Надоели хоккеисты? Увлёкся частушками. И, поскольку писал целыми ворохами, когда заводился, решил послать их на конкурс в Литинститут. Бедный, бедный… хотел сделать сюрприз, явиться вдруг однажды на пороге моего дома победителем, с лавровым венком на рыжей, кучерявой ещё башке. Эх, промахнулся…
Затесались в конкурсной рукописи частушки не шибко пристойные. Они заведомо не могли пройти советскую комиссию:
«Бывает нежное говно,
Бывает грубое оно…
О чём беседовать с любимой
Мне абсолютно всё равно».
***
Ничего, умный рецензент порвал бы втихаря. Но в рукописи были не одни лишь непристойности. Решил позаигрывать с уважаемым учреждением, отличавшимся даже при Советах некоторым либерализмом. Присовокупил частушку, якобы от лица разочарованной девушки:
«Мой милёнок, проститут,
Поступал в Литинститут,
В рифму врал, душой и телом
Торговал и там, и тут…»
«Индюк думал, да в суп попал» – вот уж это тот самый случай. Заигрывание было заведомо жалким. Да и плачевным в итоге.
После этого он слова доброго не сказал про «творческий вуз». Да и про девушек тож. Закурил горькую, дешёвую сигарету «Архар», побрёл восвояси…
«…и побрёл Дурак-Иван,
Дымом сыт, слезами пьян,
Поговорки поминать,
Камни во поле пинать…»
***
Довели до белого колена
Попинал камни Великий, попил-поел горькую… задумался.
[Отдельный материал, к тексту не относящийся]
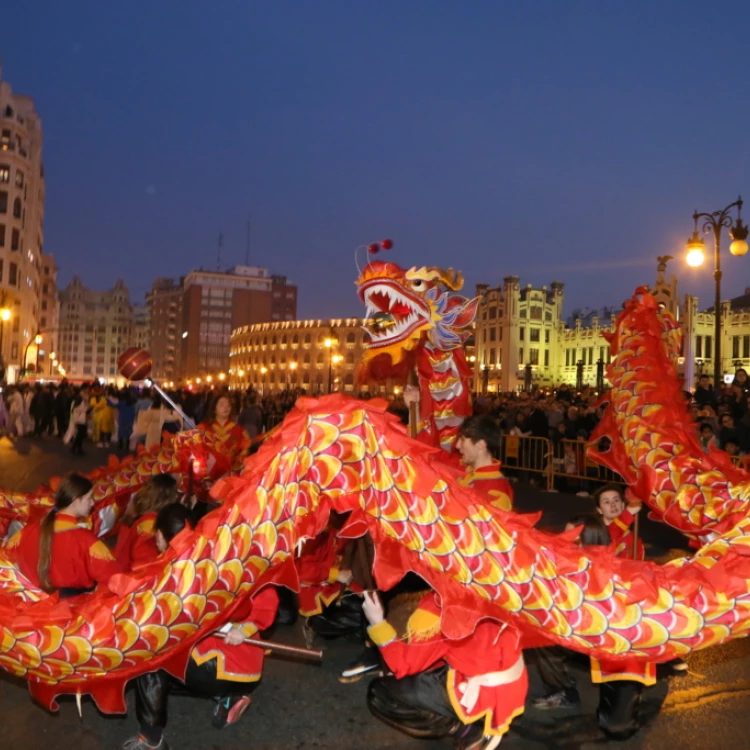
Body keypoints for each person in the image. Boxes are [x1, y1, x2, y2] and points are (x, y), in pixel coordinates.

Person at [124, 503, 278, 750]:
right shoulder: (191, 560)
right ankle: (227, 698)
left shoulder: (214, 562)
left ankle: (151, 740)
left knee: (150, 662)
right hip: (232, 666)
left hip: (231, 662)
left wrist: (246, 629)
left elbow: (266, 597)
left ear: (161, 536)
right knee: (163, 671)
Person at [364, 588, 527, 750]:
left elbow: (404, 665)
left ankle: (469, 730)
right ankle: (478, 723)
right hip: (512, 686)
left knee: (379, 693)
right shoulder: (497, 590)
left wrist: (377, 622)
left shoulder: (440, 603)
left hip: (481, 694)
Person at [6, 473, 123, 596]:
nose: (93, 503)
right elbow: (116, 579)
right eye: (89, 498)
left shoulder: (27, 532)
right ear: (76, 500)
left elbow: (8, 560)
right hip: (73, 608)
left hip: (34, 600)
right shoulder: (87, 542)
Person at [114, 474, 179, 569]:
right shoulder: (150, 525)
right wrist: (165, 551)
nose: (177, 496)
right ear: (166, 499)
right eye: (175, 493)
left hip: (120, 563)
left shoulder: (137, 510)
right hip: (129, 574)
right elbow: (145, 562)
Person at [456, 416, 513, 512]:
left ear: (480, 445)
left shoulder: (496, 492)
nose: (457, 445)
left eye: (462, 439)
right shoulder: (468, 470)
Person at [593, 484, 644, 560]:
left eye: (616, 500)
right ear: (599, 510)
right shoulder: (593, 530)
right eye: (607, 502)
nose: (613, 505)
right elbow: (610, 536)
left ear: (623, 505)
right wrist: (628, 513)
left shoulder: (631, 535)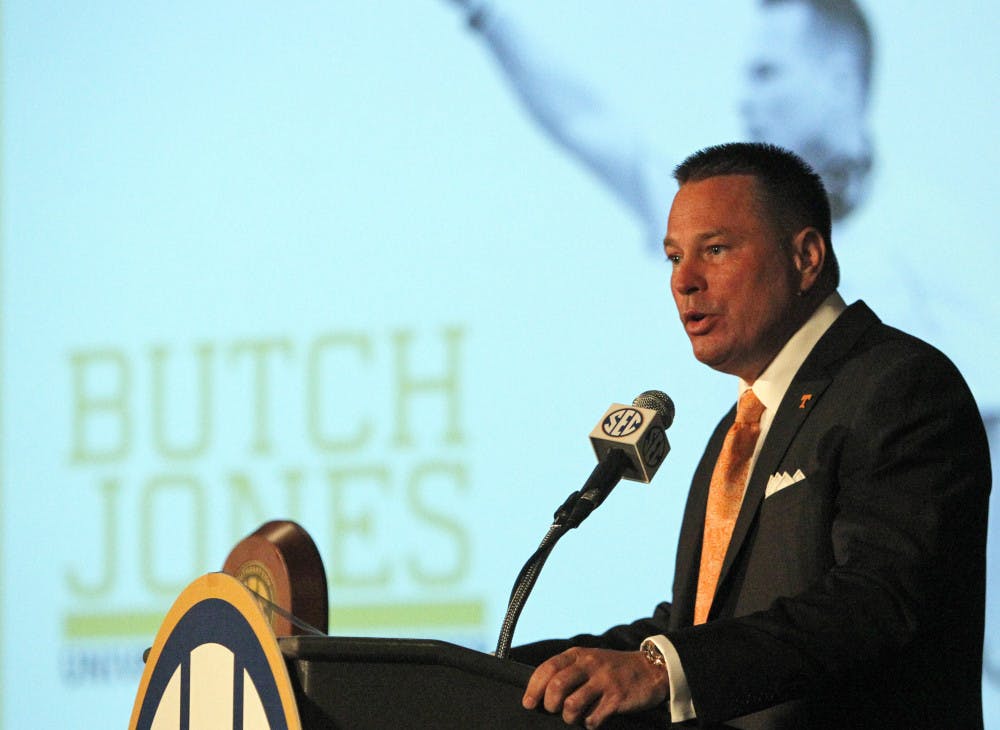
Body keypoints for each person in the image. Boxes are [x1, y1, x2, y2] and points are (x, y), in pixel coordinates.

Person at [511, 142, 991, 729]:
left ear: (806, 257)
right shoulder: (735, 431)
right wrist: (507, 669)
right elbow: (695, 627)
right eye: (673, 257)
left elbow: (877, 601)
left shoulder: (899, 385)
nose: (684, 281)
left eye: (714, 250)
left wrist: (664, 669)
И решил в одно из ознобных похмельных утр: а с какого перепугу его, Великого, отвергли? А что сейчас вообще в моде, в фаворе?
И – зарылся в океан современной поэзии, где царствовали тогда метафористы, концептуалисты, куртуазные маньеристы… ну и прочий мутняк. Начитался, задумался:
«А что тут, собственно, выдающегося? Что сложного? Почему в фаворе? Нешто так не смогу? Смогу. Попробую, а там пойму – из чего эта хрень варится?..»
И попробовал. Склал, а потом сложил папку образчиков «современной креативной поэзии». Кое-что из той папки, почему-то под названием «Г…о» сохранилось.